Audit: Hampden County Retirement Board cleans up financial record after questionable history

SPRINGFIELD – A new state audit of the troubled Hampden County Retirement Board concluded that the cleaned-up board shows improvement after an era of inflated expenses and paying scam vendors.

A copy of the audit conducted on behalf of the state’s Public Employees Retirement Administration Commission, better known as PERAC, covers the board’s financial activities from Jan. 1, 2018, to Jan. 31, 2018. December 2020.

A previous audit that rocked the board and angered its members covered Jan. 1, 2014, to Dec. 31, 2017, as that review highlighted more than $235,000 in payments to 50 bogus vendors for “optimization of search engines” and other bogus services in addition to hints that previous officials were using the retirement fund as a watering hole.
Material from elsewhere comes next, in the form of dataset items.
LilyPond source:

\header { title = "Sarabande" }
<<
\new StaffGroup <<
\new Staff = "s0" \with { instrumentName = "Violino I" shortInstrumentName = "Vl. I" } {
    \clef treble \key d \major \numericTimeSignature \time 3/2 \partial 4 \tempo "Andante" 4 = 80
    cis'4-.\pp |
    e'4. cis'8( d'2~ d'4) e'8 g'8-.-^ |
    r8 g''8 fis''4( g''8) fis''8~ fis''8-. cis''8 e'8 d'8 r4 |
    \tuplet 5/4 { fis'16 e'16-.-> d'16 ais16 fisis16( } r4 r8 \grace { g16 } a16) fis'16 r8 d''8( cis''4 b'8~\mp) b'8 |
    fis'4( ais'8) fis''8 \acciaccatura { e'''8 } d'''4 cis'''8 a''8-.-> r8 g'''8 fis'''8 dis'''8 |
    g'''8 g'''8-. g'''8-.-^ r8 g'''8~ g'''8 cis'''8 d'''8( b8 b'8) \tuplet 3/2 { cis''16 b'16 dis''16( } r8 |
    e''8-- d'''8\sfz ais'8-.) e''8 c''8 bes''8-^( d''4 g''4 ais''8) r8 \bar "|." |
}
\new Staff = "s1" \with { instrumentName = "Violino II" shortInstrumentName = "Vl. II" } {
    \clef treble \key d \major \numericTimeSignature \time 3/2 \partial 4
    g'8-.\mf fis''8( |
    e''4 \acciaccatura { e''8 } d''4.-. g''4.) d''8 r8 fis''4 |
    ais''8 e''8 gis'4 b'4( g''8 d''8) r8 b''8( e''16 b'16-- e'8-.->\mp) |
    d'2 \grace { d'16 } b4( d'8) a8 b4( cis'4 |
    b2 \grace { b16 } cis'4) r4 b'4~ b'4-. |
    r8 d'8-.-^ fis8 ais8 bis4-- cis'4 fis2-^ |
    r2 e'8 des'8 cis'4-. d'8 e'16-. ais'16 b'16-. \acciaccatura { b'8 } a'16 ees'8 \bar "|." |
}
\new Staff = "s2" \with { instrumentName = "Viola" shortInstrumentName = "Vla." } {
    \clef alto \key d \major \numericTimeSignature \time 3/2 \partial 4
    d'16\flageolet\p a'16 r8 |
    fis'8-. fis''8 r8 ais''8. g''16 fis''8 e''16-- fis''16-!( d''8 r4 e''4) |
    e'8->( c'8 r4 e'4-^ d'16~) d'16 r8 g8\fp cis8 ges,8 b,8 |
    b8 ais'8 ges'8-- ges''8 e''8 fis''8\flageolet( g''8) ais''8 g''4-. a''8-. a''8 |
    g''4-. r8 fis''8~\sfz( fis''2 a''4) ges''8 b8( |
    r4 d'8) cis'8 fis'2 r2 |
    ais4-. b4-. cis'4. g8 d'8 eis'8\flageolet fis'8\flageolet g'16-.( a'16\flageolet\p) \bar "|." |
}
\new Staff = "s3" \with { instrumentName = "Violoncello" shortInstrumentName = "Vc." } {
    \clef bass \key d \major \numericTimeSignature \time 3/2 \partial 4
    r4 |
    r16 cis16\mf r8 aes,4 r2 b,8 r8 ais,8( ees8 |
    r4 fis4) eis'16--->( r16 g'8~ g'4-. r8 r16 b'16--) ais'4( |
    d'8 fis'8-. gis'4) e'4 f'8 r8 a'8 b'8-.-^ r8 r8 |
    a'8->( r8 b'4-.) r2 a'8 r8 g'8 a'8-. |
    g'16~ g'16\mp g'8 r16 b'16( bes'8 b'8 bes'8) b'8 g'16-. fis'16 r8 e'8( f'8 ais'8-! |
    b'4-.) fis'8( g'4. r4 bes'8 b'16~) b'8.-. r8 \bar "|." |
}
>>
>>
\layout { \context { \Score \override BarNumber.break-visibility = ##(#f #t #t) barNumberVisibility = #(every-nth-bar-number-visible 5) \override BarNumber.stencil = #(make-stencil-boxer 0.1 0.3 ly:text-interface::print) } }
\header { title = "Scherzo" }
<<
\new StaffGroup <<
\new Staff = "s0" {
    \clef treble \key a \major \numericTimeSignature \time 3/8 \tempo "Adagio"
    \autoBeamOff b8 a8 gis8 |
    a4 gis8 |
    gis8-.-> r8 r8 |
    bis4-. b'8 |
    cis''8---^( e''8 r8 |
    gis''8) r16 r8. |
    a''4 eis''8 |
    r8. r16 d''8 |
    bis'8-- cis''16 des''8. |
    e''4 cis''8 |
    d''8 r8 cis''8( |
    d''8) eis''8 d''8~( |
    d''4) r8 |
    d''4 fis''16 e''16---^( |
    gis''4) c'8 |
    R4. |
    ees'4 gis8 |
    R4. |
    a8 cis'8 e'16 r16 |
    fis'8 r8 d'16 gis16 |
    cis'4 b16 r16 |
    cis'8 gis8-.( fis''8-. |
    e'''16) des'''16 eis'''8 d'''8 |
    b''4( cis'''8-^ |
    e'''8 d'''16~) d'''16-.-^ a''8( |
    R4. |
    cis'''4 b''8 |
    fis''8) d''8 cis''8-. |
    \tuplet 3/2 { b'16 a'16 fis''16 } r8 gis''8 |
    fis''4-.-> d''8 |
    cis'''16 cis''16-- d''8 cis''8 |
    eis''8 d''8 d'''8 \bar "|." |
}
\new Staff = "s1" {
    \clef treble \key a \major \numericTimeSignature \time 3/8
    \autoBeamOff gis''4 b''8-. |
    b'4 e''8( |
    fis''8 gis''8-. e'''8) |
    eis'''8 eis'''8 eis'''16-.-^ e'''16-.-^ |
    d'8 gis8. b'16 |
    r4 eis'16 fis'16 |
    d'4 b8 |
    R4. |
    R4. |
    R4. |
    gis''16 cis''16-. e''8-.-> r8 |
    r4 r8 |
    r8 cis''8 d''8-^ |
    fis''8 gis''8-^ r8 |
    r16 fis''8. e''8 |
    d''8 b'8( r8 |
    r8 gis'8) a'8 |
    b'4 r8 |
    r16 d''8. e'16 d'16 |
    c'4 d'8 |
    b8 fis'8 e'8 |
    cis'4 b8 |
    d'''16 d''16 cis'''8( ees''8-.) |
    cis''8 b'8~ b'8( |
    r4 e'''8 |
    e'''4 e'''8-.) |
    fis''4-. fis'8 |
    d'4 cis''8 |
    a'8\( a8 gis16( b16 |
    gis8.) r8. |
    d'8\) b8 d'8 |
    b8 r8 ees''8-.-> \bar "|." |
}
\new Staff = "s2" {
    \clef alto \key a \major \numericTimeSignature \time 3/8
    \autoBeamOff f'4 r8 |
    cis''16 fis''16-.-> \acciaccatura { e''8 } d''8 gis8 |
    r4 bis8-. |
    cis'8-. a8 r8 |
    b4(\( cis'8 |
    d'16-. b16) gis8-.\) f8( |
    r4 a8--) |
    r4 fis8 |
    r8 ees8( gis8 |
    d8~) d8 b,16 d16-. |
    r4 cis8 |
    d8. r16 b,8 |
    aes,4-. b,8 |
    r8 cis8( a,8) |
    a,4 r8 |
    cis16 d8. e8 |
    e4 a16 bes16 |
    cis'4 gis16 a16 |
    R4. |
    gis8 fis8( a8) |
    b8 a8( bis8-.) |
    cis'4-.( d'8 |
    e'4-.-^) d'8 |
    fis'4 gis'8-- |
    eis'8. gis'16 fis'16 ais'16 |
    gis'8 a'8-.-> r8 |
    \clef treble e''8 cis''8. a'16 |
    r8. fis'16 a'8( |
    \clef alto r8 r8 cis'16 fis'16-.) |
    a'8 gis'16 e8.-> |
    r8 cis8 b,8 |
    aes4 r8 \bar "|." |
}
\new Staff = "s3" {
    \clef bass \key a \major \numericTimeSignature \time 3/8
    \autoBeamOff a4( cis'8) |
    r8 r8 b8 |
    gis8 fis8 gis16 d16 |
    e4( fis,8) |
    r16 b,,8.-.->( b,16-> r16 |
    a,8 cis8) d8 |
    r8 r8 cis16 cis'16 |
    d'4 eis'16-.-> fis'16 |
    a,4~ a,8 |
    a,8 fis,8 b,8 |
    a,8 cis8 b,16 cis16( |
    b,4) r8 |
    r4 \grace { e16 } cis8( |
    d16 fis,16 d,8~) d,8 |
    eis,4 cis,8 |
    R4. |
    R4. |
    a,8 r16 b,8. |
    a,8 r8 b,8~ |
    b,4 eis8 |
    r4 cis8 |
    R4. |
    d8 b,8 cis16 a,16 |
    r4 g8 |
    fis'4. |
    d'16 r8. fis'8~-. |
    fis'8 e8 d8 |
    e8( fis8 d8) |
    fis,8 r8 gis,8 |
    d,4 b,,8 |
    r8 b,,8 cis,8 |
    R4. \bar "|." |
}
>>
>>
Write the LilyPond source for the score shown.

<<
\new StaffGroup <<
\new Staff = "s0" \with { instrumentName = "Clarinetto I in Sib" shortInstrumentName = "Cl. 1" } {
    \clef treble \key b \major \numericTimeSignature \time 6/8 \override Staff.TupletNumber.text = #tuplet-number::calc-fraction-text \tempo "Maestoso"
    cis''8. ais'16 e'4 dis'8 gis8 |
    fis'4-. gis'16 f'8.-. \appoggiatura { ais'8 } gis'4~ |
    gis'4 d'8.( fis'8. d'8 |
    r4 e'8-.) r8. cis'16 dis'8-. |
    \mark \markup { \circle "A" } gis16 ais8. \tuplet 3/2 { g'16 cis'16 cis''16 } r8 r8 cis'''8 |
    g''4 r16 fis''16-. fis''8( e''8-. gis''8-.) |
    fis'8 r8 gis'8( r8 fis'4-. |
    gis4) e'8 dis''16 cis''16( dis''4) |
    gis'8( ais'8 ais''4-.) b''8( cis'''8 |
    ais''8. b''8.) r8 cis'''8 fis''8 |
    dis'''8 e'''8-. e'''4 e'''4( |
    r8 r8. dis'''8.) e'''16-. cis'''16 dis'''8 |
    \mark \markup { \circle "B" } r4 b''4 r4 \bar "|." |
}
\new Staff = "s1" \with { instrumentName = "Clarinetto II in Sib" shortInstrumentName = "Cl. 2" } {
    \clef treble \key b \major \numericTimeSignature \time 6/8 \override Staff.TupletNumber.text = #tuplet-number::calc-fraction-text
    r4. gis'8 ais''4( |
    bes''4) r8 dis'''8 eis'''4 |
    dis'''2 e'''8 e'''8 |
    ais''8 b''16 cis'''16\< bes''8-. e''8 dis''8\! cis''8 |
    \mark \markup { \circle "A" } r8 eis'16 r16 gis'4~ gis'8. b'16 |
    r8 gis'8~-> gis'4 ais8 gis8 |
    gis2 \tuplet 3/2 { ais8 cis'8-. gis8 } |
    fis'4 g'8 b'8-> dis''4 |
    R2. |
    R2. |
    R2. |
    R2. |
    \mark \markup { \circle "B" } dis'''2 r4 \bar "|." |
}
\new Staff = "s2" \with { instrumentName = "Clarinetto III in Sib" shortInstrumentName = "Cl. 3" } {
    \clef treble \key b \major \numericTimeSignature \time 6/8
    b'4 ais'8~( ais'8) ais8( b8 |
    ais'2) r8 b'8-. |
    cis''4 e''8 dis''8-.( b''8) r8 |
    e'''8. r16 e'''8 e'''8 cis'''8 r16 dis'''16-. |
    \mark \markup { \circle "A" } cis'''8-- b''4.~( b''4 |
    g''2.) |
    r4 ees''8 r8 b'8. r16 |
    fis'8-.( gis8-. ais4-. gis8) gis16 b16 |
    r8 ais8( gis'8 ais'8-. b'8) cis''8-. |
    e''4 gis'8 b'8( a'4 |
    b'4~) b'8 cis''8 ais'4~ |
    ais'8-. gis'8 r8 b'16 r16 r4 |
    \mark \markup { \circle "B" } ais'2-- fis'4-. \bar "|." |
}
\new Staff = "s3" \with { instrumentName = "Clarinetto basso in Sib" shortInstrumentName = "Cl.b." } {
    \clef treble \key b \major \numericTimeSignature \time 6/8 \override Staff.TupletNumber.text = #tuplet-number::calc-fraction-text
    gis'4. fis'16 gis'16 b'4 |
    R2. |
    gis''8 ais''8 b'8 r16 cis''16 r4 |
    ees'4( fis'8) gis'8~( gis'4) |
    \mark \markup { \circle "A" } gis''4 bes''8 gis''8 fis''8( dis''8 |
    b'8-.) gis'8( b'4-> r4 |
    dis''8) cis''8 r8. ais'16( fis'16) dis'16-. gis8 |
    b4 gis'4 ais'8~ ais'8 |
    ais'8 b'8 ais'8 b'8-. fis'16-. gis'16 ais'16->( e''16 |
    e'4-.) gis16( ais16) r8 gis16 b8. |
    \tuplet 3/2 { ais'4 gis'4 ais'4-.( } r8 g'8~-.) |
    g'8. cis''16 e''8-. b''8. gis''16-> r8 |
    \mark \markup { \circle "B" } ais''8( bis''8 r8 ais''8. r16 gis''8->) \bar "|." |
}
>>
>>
But the current audit suggests the council is getting back on track.

“Our current audit found that the HCRB adequately addressed several of the following issues,” says the report, which goes on to provide a retrospective of its past issues.

These included vendor payment problems, which led to a criminal investigation and a possible insurance claim to try to recoup losses, plus unauthorized meetings of former board members, shady contracts for the company’s previous lawyers board, unauthorized Social Security benefits for board members and a State Ethics Commission decision that penalized former chairman Richard Theroux for charging the board to stay at his own home beach

Theroux reimbursed the board more than $5,000 for the scheme and agreed to settle the issue with the state by paying a $10,000 fine.

The board cut ties with its two former lawyers — former state Sen. Stephen Buoniconti and now Springfield District Court Judge Robert Santaniello — and refunded their contributions. But not before the retirement fund paid an additional $175,000 for health and dental benefits during the current audit period, according to the report.

The board manages retirement investments for various groups of public employees throughout the county and currently has assets totaling more than $456 million, according to the audit. After the previous audit, Theroux and longtime executive director Julianne Bartley resigned and retired, respectively.

After agreeing to pay the ethics fine in April, Theroux said seeking reimbursement for staying at his Cape Cod home during annual retirement conferences was a mistake.

Theroux, who had submitted lodging receipts with false addresses and signatures, argued that hotel and rental stock typically ran low in early June when state retirement conferences were held in Hyannis.

“I could have stayed wherever I wanted and the board would have paid for it,” Theroux said. “I charged the board an average of $350 to about $400 over four days. I guess not understanding the law is no excuse. It was the wrong thing to do. It was a mistake, but not on purpose.”

He served as chairman of the board from 1996 until his resignation in December.

The current audit shows the board is also pursuing more than $27,000 in benefits it awarded to a retiree’s son-in-law after the retiree died in 2019.

The board responded that it was the victim of fraud after the family member submitted a false affidavit claiming to have been signed by the still-living retiree.

“Law enforcement authorities are pursuing criminal charges against the violator,” according to the audit.

PERAC’s audit staff will follow up in six months to make sure all the reforms promised by the board are in place.